_Exercise data:_
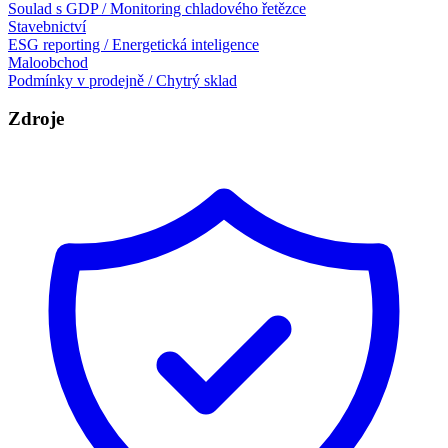
Soulad s GDP / Monitoring chladového řetězce
Stavebnictví
ESG reporting / Energetická inteligence
Maloobchod
Podmínky v prodejně / Chytrý sklad
Zdroje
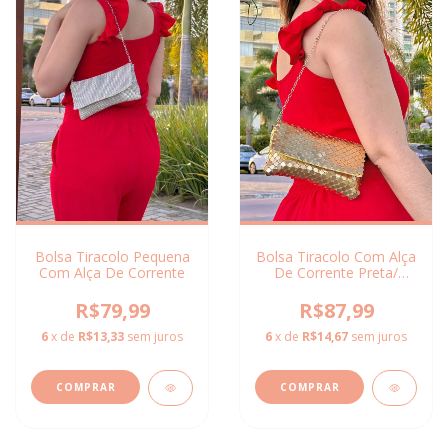
Bolsa Tiracolo Pequena
Bolsa Tiracolo Com Alça
Com Alça De Corrente
De Corrente Preta/
Dourada
R$79,99
R$87,99
6
x de
R$13,33
sem juros
6
x de
R$14,67
sem juros
COMPRAR
COMPRAR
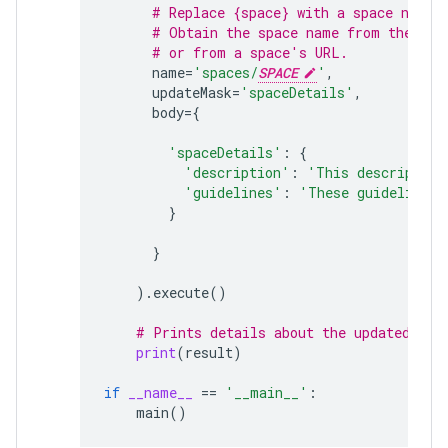
# Replace {space} with a space name.
# Obtain the space name from the spa
# or from a space's URL.
name
=
'spaces/
SPACE
'
,
updateMask
=
'spaceDetails'
,
body
=
{
'spaceDetails'
:
{
'description'
:
'This description
'guidelines'
:
'These guidelines 
}
}
)
.
execute
()
# Prints details about the updated spa
print
(
result
)
if
__name__
==
'__main__'
:
main
()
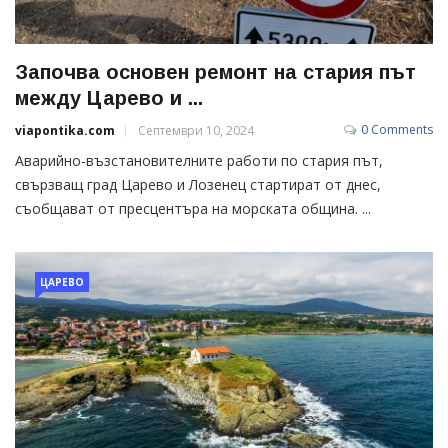
Започва основен ремонт на стария път
между Царево и ...
0 Comments
viapontika.com
Септември 10, 2024
Аварийно-възстановителните работи по стария път,
свързващ град Царево и Лозенец стартират от днес,
съобщават от пресцентъра на морската община. ...
ЦАРЕВО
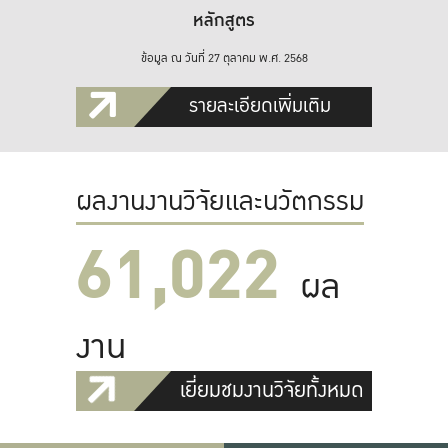
หลักสูตร
ข้อมูล ณ วันที่ 27 ตุลาคม พ.ศ. 2568
รายละเอียดเพิ่มเติม
ผลงานงานวิจัยและนวัตกรรม
61,022
ผล
งาน
เยี่ยมชมงานวิจัยทั้งหมด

_Your goal:_ For the listing above, identify each line bearing "стария".

_Output below:_
Започва основен ремонт на стария път
Аварийно-възстановителните работи по стария път,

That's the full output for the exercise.